Eighteenth Sunday in Ordinary Time – Fr. Pete Iorio
August 2, 2020 – 8:30 AM
Audio Recording
The miracle of the feeding of the 5,000 is found in all four Gospels, although the context and emphasis varies. The feeding of the multitude is told a total of six times in the four Gospels, the event of the loaves and fish is the only miracle so emphasized. This is the only miracle, other than the Resurrection, that is told in all four Gospels, a fact that speaks of its importance to the early Church. [Compare Mark 6:35-44, Luke 9:12-17, and John 6:1-14]. The miraculous feeding narrative expresses the conviction that, through Jesus, we share in God’s own abundance and in the promises made to God’s covenant people. The lesson for every Christian is that, no matter how impossible his or her assignment may seem, with Divine help it can be done because “nothing is impossible with God.”
The early Christian community especially cherished this story because they saw this event as anticipating the Eucharist. The same main actions and verbs (took, blessed, broke gave) were used to describe both the loaves event and the institution of the Eucharist. The way in which Jesus’ actions are described [“looking up to heaven, he said the blessing, broke the loaves, and gave them to his disciples,”] makes a connection with Jesus’ Last Supper and the Church’s celebration of the Eucharist. The miracle itself is a symbol of the Eucharist, the Sacrament of unity, and the sharing of the broken bread is a sign of a community that shares and provides in abundance for the needs of its members. As Jesus does, so we must do. If we merely come to Mass to get communion and rush out because we got what we came for, we are missing out on the full experience. As Jesus has done, so we must do – we have TAKEN the Eucharist inside ourselves; We then are to give blessing or goodness and thanks to God for the gift and ask that he multiply it within us so that we can break open ourselves and then give to others in need.

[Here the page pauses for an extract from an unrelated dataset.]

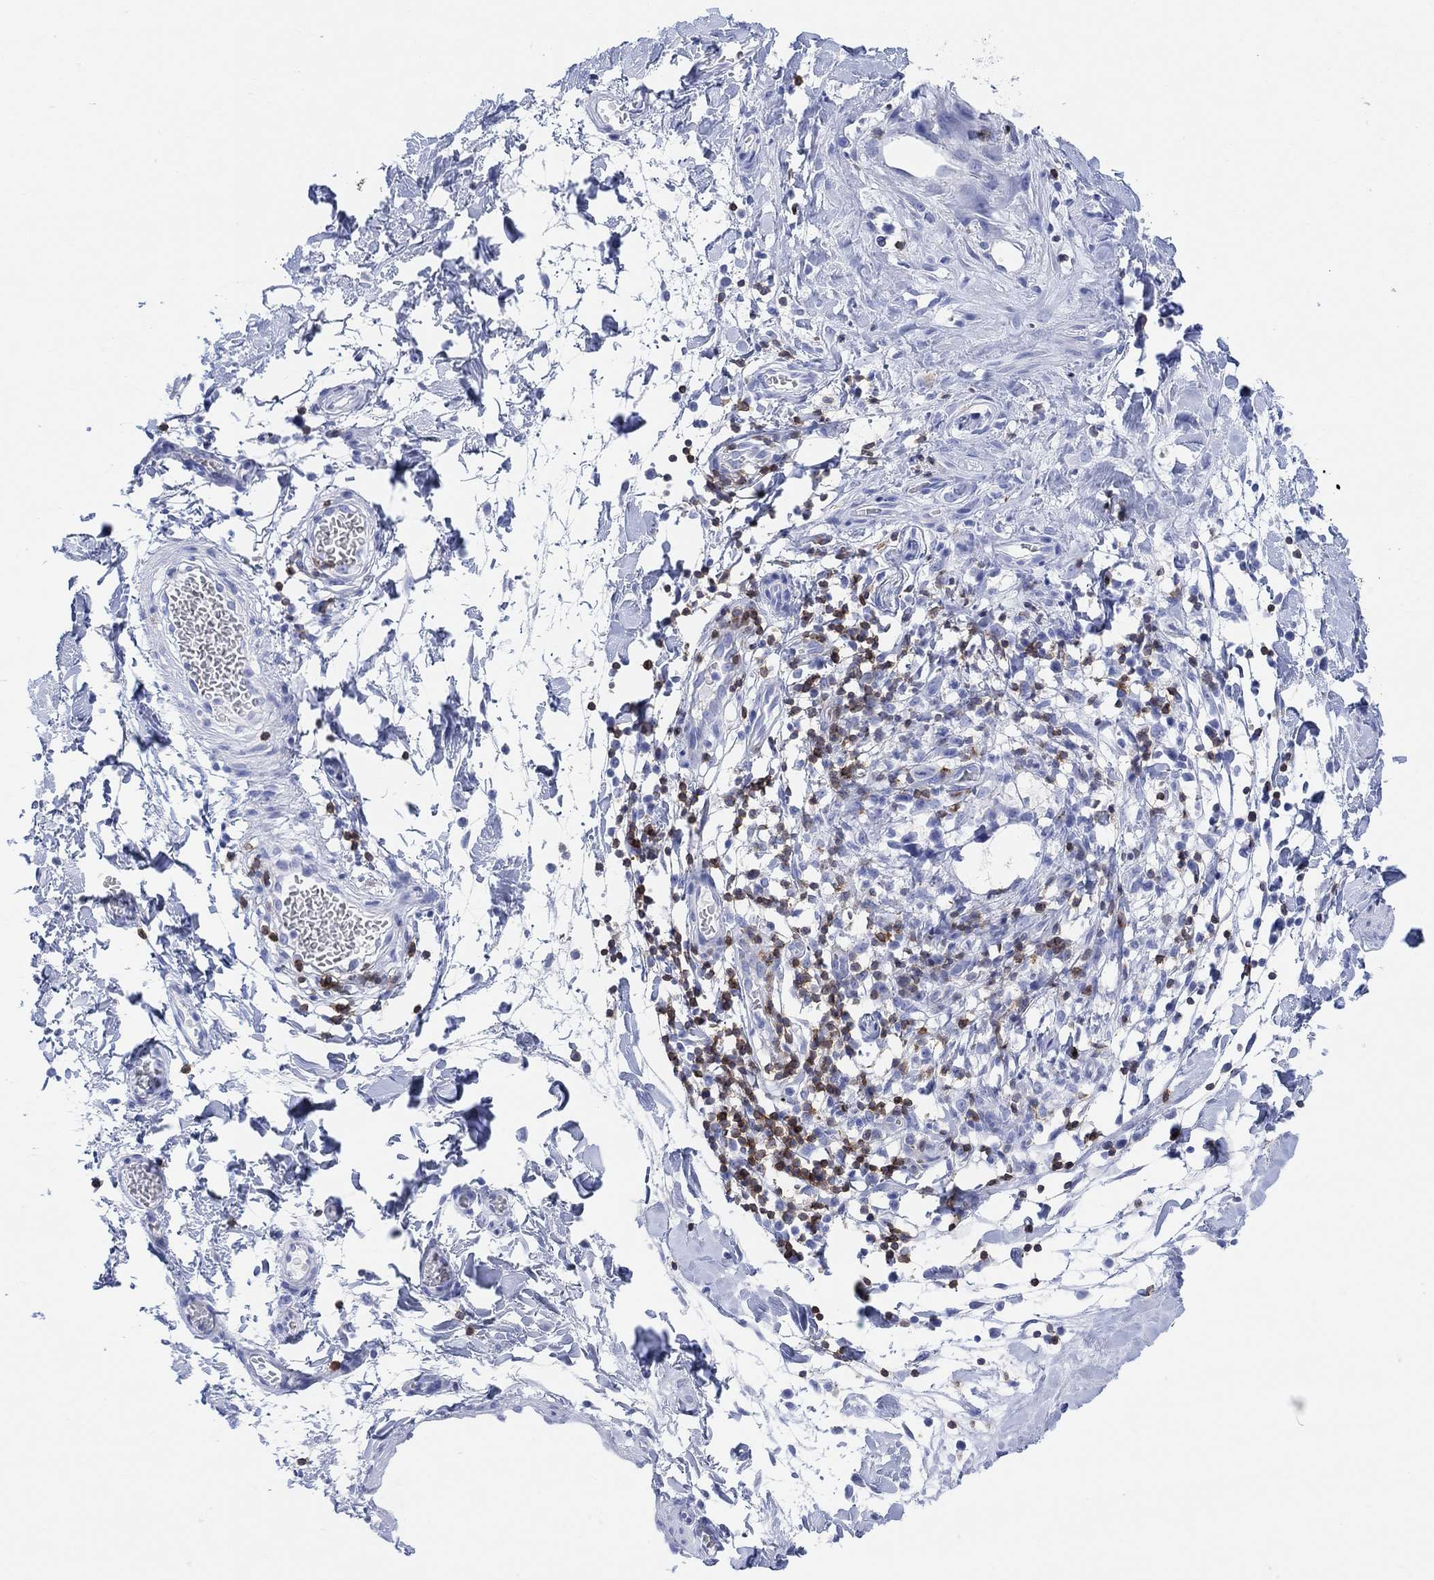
{"staining": {"intensity": "negative", "quantity": "none", "location": "none"}, "tissue": "adipose tissue", "cell_type": "Adipocytes", "image_type": "normal", "snomed": [{"axis": "morphology", "description": "Normal tissue, NOS"}, {"axis": "topography", "description": "Vascular tissue"}, {"axis": "topography", "description": "Peripheral nerve tissue"}], "caption": "IHC micrograph of benign human adipose tissue stained for a protein (brown), which displays no staining in adipocytes.", "gene": "GPR65", "patient": {"sex": "male", "age": 23}}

This is illustrated by Mother Teresa who went to serve the slum-dwellers of Calcutta with just twenty cents in her pocket. When she died forty-nine years later, God had turned her original twenty cents into eighty schools, three hundred mobile dispensaries, seventy leprosy clinics, thirty homes for the dying, thirty homes for abandoned children and forty thousand volunteers from all over the world to help her. We can begin our own humble efforts at “sharing” right here in our parish by participating in the works of charity done by organizations like St. Joseph Workers, the Knights of Columbus, Family Promise, Good Neighbors, the Food Connection, our Haiti ministry and so many other volunteer groups. We may say, “I do not have enough money or talent to make any difference.” But we need to remember that the disciples in the story had only five loaves of bread and two fish. The Bible guarantees that every believer has at least one gift from the Holy Spirit. This is our one “tiny fish.” Perhaps our “fish” is not money, but a talent or an ability that God has given us. We all have something. If we have never trusted God with our time, or our talent, or our treasure…all our resources…this is the time to start. Let us offer everything to God saying, “Here is what I am and what I have Lord; use me.” And He will, blessing and amplifying everything beyond our expectations. As we begin to give, we will discover that the Lord moves in where we are not adequate, and He abundantly supplies what is needed. When we give what we have to God, and have faith that God will bless it, it is then the miracle happens.